(YOUR OBJECTIVE)
Line by line, copy the data below exactly.

(Collected data)
>>>

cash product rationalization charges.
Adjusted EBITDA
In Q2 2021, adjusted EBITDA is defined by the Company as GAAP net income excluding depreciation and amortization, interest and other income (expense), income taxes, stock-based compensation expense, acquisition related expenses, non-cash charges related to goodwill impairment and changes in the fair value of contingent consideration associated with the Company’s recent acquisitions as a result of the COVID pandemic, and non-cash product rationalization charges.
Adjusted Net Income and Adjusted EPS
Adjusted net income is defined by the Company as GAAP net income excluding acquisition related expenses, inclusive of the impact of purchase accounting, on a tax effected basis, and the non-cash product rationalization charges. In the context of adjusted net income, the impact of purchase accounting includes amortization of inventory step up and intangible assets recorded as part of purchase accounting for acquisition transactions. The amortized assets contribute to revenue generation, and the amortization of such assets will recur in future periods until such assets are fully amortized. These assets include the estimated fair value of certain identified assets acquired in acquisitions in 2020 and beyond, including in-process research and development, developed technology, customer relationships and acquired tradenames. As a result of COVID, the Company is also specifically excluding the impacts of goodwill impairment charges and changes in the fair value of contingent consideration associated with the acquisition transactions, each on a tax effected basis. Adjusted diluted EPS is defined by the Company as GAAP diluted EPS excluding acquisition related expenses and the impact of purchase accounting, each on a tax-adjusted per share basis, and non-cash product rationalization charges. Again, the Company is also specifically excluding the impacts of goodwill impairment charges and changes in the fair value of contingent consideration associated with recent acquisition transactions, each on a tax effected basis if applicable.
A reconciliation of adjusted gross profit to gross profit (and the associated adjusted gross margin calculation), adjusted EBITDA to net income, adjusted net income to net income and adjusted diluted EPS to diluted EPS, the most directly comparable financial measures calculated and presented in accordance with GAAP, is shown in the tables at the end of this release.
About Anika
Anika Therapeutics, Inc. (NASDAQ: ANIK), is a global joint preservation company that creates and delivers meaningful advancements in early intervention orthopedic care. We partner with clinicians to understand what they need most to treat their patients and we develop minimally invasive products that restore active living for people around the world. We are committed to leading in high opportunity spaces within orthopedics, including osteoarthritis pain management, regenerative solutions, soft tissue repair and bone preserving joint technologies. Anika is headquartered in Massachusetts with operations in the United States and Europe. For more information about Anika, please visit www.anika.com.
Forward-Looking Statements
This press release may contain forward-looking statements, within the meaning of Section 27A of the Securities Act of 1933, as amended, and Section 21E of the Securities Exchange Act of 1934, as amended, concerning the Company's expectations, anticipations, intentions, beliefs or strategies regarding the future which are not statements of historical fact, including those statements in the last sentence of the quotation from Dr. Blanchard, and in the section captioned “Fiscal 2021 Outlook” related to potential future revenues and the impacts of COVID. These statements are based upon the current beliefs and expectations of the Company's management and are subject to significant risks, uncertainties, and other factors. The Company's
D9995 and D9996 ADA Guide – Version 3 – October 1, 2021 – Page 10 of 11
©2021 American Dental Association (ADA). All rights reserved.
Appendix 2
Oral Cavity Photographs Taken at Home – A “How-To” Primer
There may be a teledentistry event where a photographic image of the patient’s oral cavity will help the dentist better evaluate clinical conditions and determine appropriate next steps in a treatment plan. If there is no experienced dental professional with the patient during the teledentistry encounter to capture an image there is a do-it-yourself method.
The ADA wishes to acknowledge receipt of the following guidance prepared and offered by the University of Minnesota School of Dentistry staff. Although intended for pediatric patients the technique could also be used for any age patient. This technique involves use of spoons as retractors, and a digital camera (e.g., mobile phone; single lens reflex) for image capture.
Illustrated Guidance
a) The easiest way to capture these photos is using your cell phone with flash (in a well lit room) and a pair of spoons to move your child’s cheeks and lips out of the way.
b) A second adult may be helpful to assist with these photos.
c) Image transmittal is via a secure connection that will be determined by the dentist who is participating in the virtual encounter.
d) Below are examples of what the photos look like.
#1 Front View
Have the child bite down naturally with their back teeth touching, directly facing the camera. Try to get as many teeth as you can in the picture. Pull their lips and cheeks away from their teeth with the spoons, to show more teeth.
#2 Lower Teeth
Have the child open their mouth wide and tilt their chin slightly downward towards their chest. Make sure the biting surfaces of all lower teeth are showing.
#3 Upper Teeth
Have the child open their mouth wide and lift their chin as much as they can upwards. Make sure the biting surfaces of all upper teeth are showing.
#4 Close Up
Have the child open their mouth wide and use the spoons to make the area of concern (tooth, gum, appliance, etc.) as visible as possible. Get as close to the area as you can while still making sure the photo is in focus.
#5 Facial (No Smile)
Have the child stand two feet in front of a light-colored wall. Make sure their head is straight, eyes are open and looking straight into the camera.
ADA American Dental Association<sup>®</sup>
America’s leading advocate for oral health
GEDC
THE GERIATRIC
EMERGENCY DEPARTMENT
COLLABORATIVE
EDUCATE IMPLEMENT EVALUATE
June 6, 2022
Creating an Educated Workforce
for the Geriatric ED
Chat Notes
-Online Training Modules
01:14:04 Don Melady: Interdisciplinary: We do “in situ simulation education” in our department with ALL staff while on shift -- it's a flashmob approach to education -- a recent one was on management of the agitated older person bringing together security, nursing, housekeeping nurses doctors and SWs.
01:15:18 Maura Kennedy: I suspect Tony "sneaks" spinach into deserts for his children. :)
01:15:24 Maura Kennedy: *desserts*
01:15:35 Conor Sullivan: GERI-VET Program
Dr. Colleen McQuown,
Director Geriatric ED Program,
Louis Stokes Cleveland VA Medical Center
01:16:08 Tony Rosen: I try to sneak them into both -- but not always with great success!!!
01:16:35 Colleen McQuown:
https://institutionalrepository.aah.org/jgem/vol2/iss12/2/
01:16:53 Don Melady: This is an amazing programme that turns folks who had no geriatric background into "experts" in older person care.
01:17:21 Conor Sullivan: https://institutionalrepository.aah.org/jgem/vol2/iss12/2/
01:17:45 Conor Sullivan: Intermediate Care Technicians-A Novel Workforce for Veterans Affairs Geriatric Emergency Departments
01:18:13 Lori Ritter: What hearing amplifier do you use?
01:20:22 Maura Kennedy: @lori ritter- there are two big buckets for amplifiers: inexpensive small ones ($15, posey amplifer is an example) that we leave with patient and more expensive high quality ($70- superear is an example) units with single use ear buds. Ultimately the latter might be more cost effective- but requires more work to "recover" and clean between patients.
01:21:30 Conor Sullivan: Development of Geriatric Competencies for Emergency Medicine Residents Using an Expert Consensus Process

<<<

(EXERCISE ANSWER)
cash product rationalization charges.
Adjusted EBITDA
In Q2 2021, adjusted EBITDA is defined by the Company as GAAP net income excluding depreciation and amortization, interest and other income (expense), income taxes, stock-based compensation expense, acquisition related expenses, non-cash charges related to goodwill impairment and changes in the fair value of contingent consideration associated with the Company’s recent acquisitions as a result of the COVID pandemic, and non-cash product rationalization charges.
Adjusted Net Income and Adjusted EPS
Adjusted net income is defined by the Company as GAAP net income excluding acquisition related expenses, inclusive of the impact of purchase accounting, on a tax effected basis, and the non-cash product rationalization charges. In the context of adjusted net income, the impact of purchase accounting includes amortization of inventory step up and intangible assets recorded as part of purchase accounting for acquisition transactions. The amortized assets contribute to revenue generation, and the amortization of such assets will recur in future periods until such assets are fully amortized. These assets include the estimated fair value of certain identified assets acquired in acquisitions in 2020 and beyond, including in-process research and development, developed technology, customer relationships and acquired tradenames. As a result of COVID, the Company is also specifically excluding the impacts of goodwill impairment charges and changes in the fair value of contingent consideration associated with the acquisition transactions, each on a tax effected basis. Adjusted diluted EPS is defined by the Company as GAAP diluted EPS excluding acquisition related expenses and the impact of purchase accounting, each on a tax-adjusted per share basis, and non-cash product rationalization charges. Again, the Company is also specifically excluding the impacts of goodwill impairment charges and changes in the fair value of contingent consideration associated with recent acquisition transactions, each on a tax effected basis if applicable.
A reconciliation of adjusted gross profit to gross profit (and the associated adjusted gross margin calculation), adjusted EBITDA to net income, adjusted net income to net income and adjusted diluted EPS to diluted EPS, the most directly comparable financial measures calculated and presented in accordance with GAAP, is shown in the tables at the end of this release.
About Anika
Anika Therapeutics, Inc. (NASDAQ: ANIK), is a global joint preservation company that creates and delivers meaningful advancements in early intervention orthopedic care. We partner with clinicians to understand what they need most to treat their patients and we develop minimally invasive products that restore active living for people around the world. We are committed to leading in high opportunity spaces within orthopedics, including osteoarthritis pain management, regenerative solutions, soft tissue repair and bone preserving joint technologies. Anika is headquartered in Massachusetts with operations in the United States and Europe. For more information about Anika, please visit www.anika.com.
Forward-Looking Statements
This press release may contain forward-looking statements, within the meaning of Section 27A of the Securities Act of 1933, as amended, and Section 21E of the Securities Exchange Act of 1934, as amended, concerning the Company's expectations, anticipations, intentions, beliefs or strategies regarding the future which are not statements of historical fact, including those statements in the last sentence of the quotation from Dr. Blanchard, and in the section captioned “Fiscal 2021 Outlook” related to potential future revenues and the impacts of COVID. These statements are based upon the current beliefs and expectations of the Company's management and are subject to significant risks, uncertainties, and other factors. The Company's
D9995 and D9996 ADA Guide – Version 3 – October 1, 2021 – Page 10 of 11
©2021 American Dental Association (ADA). All rights reserved.
Appendix 2
Oral Cavity Photographs Taken at Home – A “How-To” Primer
There may be a teledentistry event where a photographic image of the patient’s oral cavity will help the dentist better evaluate clinical conditions and determine appropriate next steps in a treatment plan. If there is no experienced dental professional with the patient during the teledentistry encounter to capture an image there is a do-it-yourself method.
The ADA wishes to acknowledge receipt of the following guidance prepared and offered by the University of Minnesota School of Dentistry staff. Although intended for pediatric patients the technique could also be used for any age patient. This technique involves use of spoons as retractors, and a digital camera (e.g., mobile phone; single lens reflex) for image capture.
Illustrated Guidance
a) The easiest way to capture these photos is using your cell phone with flash (in a well lit room) and a pair of spoons to move your child’s cheeks and lips out of the way.
b) A second adult may be helpful to assist with these photos.
c) Image transmittal is via a secure connection that will be determined by the dentist who is participating in the virtual encounter.
d) Below are examples of what the photos look like.
#1 Front View
Have the child bite down naturally with their back teeth touching, directly facing the camera. Try to get as many teeth as you can in the picture. Pull their lips and cheeks away from their teeth with the spoons, to show more teeth.
#2 Lower Teeth
Have the child open their mouth wide and tilt their chin slightly downward towards their chest. Make sure the biting surfaces of all lower teeth are showing.
#3 Upper Teeth
Have the child open their mouth wide and lift their chin as much as they can upwards. Make sure the biting surfaces of all upper teeth are showing.
#4 Close Up
Have the child open their mouth wide and use the spoons to make the area of concern (tooth, gum, appliance, etc.) as visible as possible. Get as close to the area as you can while still making sure the photo is in focus.
#5 Facial (No Smile)
Have the child stand two feet in front of a light-colored wall. Make sure their head is straight, eyes are open and looking straight into the camera.
ADA American Dental Association<sup>®</sup>
America’s leading advocate for oral health
GEDC
THE GERIATRIC
EMERGENCY DEPARTMENT
COLLABORATIVE
EDUCATE IMPLEMENT EVALUATE
June 6, 2022
Creating an Educated Workforce
for the Geriatric ED
Chat Notes
-Online Training Modules
01:14:04 Don Melady: Interdisciplinary: We do “in situ simulation education” in our department with ALL staff while on shift -- it's a flashmob approach to education -- a recent one was on management of the agitated older person bringing together security, nursing, housekeeping nurses doctors and SWs.
01:15:18 Maura Kennedy: I suspect Tony "sneaks" spinach into deserts for his children. :)
01:15:24 Maura Kennedy: *desserts*
01:15:35 Conor Sullivan: GERI-VET Program
Dr. Colleen McQuown,
Director Geriatric ED Program,
Louis Stokes Cleveland VA Medical Center
01:16:08 Tony Rosen: I try to sneak them into both -- but not always with great success!!!
01:16:35 Colleen McQuown:
https://institutionalrepository.aah.org/jgem/vol2/iss12/2/
01:16:53 Don Melady: This is an amazing programme that turns folks who had no geriatric background into "experts" in older person care.
01:17:21 Conor Sullivan: https://institutionalrepository.aah.org/jgem/vol2/iss12/2/
01:17:45 Conor Sullivan: Intermediate Care Technicians-A Novel Workforce for Veterans Affairs Geriatric Emergency Departments
01:18:13 Lori Ritter: What hearing amplifier do you use?
01:20:22 Maura Kennedy: @lori ritter- there are two big buckets for amplifiers: inexpensive small ones ($15, posey amplifer is an example) that we leave with patient and more expensive high quality ($70- superear is an example) units with single use ear buds. Ultimately the latter might be more cost effective- but requires more work to "recover" and clean between patients.
01:21:30 Conor Sullivan: Development of Geriatric Competencies for Emergency Medicine Residents Using an Expert Consensus Process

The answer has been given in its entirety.